Strategy for home-grown food security
The BJP demands adoption of an effective home-grown food security strategy with the following components:
• A long-term strategy to achieve self-sufficiency in food production – in cereals, pulses, oilseeds, and other food items. The strategy should focus on significant increase in farm productivity, diversification of cropping pattern, increase in irrigation facilities, and value-addition through promotion of decentralized agri-business activities.
• The Mid-Term Appraisal of the Tenth Plan has noted that, from the point of agricultural production, the single most effective supply side constraint is that irrigation coverage still extends to only about 40 per cent of net sown area. Today there are large numbers of major and medium irrigation projects that have remained incomplete, many of them for more than 10 years. The BJP demands that all these incomplete irrigation projects be declared as National Projects to be completed with Central funding, or through public-private partnership, with a single executive authority as in the case of the National Highway Authority of India (NHAI), whose success in implementing the project to construct world-class highways in a time bound manner has been remarkable.

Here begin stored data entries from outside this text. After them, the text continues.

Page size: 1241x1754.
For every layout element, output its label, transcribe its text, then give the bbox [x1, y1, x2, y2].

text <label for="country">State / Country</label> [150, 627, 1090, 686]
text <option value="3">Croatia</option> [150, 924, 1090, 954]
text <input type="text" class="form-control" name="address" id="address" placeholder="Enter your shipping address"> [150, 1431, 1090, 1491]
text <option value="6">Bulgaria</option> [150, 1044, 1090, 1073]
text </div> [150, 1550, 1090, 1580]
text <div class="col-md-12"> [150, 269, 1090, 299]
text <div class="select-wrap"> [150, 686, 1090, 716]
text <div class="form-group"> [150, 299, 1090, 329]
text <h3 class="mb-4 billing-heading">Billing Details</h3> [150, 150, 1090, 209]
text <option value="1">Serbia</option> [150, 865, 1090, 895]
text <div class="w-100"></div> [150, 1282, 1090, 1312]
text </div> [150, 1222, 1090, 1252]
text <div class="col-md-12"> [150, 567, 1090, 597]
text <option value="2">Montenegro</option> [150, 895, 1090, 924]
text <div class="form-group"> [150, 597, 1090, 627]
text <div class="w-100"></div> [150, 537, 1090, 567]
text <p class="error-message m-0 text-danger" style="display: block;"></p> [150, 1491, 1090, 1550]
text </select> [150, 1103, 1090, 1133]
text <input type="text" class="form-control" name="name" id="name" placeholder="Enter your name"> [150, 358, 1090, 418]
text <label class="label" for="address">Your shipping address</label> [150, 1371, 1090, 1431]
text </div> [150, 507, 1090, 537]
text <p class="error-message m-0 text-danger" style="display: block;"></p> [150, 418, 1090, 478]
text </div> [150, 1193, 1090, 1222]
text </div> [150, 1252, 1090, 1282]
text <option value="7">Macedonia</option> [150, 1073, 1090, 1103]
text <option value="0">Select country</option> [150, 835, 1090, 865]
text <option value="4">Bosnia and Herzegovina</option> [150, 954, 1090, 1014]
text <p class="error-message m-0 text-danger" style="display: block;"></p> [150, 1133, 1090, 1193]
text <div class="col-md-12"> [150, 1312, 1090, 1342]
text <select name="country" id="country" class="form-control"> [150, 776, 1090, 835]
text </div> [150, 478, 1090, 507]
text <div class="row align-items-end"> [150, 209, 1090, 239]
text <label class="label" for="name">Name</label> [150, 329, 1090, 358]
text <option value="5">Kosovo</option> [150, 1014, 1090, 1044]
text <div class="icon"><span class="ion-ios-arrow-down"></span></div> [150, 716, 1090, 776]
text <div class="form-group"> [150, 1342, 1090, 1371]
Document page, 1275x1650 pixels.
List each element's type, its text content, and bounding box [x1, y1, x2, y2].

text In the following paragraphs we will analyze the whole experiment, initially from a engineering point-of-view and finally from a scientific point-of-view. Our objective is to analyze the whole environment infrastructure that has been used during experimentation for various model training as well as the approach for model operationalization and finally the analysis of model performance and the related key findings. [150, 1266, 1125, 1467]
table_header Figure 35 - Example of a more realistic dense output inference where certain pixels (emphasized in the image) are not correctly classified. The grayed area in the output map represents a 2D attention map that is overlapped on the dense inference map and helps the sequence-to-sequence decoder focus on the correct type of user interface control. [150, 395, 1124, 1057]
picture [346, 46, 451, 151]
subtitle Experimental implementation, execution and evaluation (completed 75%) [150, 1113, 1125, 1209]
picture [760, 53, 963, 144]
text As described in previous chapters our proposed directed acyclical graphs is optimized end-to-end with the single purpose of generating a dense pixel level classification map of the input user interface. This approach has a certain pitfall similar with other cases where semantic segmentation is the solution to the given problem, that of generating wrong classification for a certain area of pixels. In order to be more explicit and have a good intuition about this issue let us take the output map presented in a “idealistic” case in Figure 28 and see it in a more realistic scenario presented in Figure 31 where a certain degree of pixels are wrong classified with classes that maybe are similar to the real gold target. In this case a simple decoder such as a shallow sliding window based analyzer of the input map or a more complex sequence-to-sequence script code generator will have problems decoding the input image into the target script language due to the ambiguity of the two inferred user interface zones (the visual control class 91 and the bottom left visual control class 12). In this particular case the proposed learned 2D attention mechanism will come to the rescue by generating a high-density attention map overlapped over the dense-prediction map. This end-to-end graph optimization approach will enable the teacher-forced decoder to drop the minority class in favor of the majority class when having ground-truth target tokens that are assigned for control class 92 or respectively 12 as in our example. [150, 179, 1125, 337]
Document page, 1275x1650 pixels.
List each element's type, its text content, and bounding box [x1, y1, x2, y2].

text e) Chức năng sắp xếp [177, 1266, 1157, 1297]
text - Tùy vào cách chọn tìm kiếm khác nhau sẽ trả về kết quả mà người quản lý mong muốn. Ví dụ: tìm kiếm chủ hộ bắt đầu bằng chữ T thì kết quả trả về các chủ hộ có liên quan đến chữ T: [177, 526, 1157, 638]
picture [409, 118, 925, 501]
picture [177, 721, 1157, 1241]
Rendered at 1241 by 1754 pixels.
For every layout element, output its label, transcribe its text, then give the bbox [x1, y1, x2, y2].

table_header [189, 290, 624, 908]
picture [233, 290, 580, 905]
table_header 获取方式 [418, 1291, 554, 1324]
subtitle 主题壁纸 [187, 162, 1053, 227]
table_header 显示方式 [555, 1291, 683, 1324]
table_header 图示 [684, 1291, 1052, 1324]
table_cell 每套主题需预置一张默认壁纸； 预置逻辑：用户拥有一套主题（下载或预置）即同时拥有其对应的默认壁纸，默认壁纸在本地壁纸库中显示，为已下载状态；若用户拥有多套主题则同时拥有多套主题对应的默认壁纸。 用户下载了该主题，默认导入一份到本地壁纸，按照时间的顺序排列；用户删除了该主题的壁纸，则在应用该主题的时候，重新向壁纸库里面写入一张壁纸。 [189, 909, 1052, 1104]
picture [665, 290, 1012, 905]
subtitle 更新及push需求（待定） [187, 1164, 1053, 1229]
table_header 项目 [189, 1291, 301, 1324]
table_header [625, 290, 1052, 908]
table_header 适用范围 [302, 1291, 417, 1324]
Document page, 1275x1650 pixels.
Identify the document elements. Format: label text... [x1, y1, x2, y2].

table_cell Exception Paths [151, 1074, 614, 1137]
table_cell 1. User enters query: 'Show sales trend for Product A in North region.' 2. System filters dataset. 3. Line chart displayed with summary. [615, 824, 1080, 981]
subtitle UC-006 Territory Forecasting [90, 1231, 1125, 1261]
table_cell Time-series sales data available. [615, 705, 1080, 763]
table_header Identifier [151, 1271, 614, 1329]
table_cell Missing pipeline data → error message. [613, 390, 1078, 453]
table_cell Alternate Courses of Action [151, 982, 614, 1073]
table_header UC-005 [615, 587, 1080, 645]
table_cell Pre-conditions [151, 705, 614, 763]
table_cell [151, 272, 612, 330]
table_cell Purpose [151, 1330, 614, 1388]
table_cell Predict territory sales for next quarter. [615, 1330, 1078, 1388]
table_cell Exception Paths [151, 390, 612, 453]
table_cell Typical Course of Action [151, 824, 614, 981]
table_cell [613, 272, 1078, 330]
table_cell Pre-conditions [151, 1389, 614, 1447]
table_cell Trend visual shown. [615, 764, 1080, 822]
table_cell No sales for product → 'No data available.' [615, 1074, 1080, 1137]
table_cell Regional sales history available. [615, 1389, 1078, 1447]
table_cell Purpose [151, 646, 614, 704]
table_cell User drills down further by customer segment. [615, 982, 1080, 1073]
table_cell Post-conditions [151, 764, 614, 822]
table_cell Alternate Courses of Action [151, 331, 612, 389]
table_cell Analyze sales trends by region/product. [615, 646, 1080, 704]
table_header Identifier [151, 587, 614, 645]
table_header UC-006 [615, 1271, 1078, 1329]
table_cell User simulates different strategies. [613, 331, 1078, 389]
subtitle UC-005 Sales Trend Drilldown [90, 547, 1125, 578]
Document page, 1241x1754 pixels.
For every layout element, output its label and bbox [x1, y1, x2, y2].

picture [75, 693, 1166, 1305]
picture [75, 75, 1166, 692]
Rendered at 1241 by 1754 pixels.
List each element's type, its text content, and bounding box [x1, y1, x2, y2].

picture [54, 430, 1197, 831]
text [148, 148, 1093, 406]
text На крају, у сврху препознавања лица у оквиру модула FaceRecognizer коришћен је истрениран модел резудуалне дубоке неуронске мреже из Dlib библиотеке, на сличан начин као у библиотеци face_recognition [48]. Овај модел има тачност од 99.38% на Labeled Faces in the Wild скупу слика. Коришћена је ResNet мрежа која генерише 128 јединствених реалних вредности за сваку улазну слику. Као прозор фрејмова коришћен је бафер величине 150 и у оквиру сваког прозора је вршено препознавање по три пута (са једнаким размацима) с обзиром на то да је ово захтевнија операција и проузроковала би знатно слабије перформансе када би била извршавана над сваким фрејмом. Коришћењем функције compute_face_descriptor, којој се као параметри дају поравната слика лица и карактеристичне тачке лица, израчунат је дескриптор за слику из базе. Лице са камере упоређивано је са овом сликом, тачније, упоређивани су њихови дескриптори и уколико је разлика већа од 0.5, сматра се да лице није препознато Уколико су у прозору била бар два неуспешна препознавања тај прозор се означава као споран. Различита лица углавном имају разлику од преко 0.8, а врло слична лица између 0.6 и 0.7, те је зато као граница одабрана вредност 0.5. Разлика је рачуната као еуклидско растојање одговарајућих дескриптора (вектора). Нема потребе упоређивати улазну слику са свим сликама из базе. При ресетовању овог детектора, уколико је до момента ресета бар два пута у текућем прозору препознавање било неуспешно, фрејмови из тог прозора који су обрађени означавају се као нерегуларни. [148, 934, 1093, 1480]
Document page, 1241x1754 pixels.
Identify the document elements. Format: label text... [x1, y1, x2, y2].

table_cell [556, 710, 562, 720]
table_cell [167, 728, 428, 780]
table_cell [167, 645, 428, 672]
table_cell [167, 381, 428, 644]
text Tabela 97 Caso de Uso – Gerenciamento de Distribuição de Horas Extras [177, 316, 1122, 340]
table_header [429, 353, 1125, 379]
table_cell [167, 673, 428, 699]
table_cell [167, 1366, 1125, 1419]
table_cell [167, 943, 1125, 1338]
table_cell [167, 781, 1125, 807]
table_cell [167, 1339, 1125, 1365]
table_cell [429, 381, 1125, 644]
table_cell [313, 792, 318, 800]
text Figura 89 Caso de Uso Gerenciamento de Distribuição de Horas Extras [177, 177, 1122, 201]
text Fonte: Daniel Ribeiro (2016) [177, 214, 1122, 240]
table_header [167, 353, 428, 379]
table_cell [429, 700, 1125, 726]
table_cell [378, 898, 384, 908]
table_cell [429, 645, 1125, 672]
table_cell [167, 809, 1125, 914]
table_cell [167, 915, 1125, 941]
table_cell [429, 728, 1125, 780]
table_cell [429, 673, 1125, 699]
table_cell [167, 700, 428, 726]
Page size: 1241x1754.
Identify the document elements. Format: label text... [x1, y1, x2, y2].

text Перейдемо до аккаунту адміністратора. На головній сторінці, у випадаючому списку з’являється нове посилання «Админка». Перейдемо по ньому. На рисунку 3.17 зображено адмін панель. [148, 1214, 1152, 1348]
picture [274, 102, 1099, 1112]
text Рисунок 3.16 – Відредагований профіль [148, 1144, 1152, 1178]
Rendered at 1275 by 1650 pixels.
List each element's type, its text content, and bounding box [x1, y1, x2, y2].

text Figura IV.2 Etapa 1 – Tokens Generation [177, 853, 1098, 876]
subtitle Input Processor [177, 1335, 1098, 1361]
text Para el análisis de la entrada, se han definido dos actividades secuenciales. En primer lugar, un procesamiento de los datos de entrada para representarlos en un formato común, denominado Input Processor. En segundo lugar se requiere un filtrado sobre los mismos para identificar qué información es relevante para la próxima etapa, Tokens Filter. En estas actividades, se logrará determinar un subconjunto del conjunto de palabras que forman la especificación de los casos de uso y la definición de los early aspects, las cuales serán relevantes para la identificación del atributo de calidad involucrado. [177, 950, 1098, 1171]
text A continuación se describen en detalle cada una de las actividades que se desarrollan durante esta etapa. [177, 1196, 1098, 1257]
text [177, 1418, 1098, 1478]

• The Public Distribution System in India is the largest distribution network of its kind in the world. However, it continues to be dogged by inefficiency, pilferage and corruption. In order that the benefits of the government’s food security programmes reach the needy, the BJP recommends exploration of the effectiveness of the Food Stamp Programme, covering all the eligible people, especially senior citizens, destitutes, disabled people, and all households in areas that are identified as housing chronically malnourished populations. (PSP is indeed one of the proposals in the Tenth Plan document.)
• The ‘Antyodaya Anna Yojana’ launched by the Vajpayee government in December 2000 continues to be the largest food security initiative in the world. It is a matter of concern that the UPA government has not expanded its coverage to all the needy people in the country. In a vast country like India, where the target group is very large, and where it is clearly important to focus on ensuring that the entire malnourished population is reached, a universal scheme is better than a narrowly targeted scheme.
• The universal mid-day meal programme should be implemented vigorously. In its implementation, cooperation of NGOs and religious establishments should be actively sought.
• The coverage of the National Rural Employment Guarantee Act should be extended to all districts, with an effective food-for-work component.
• The BJP demands that the Indian Seed Act to be amended so as to enable to take action against the supplier when seeds supplied by him do not deliver the promised benefits.
• The BJP urges upon the Government not to delay further the proposed Interlinking of Rivers Project initiated by the NDA Government. This will be a long term solution for many of the problems.
• The BJP demands that interest rates on agricultural loans should be reviewed and gradually brought down. The Karnataka Government has subsidised interest rates above 4%. for a maximum of Rs 3 lakh loan. This experiment needs to be examined at the national level.
• The BJP urges the government to extend the Kisan Credit Cards for all eligible farmers.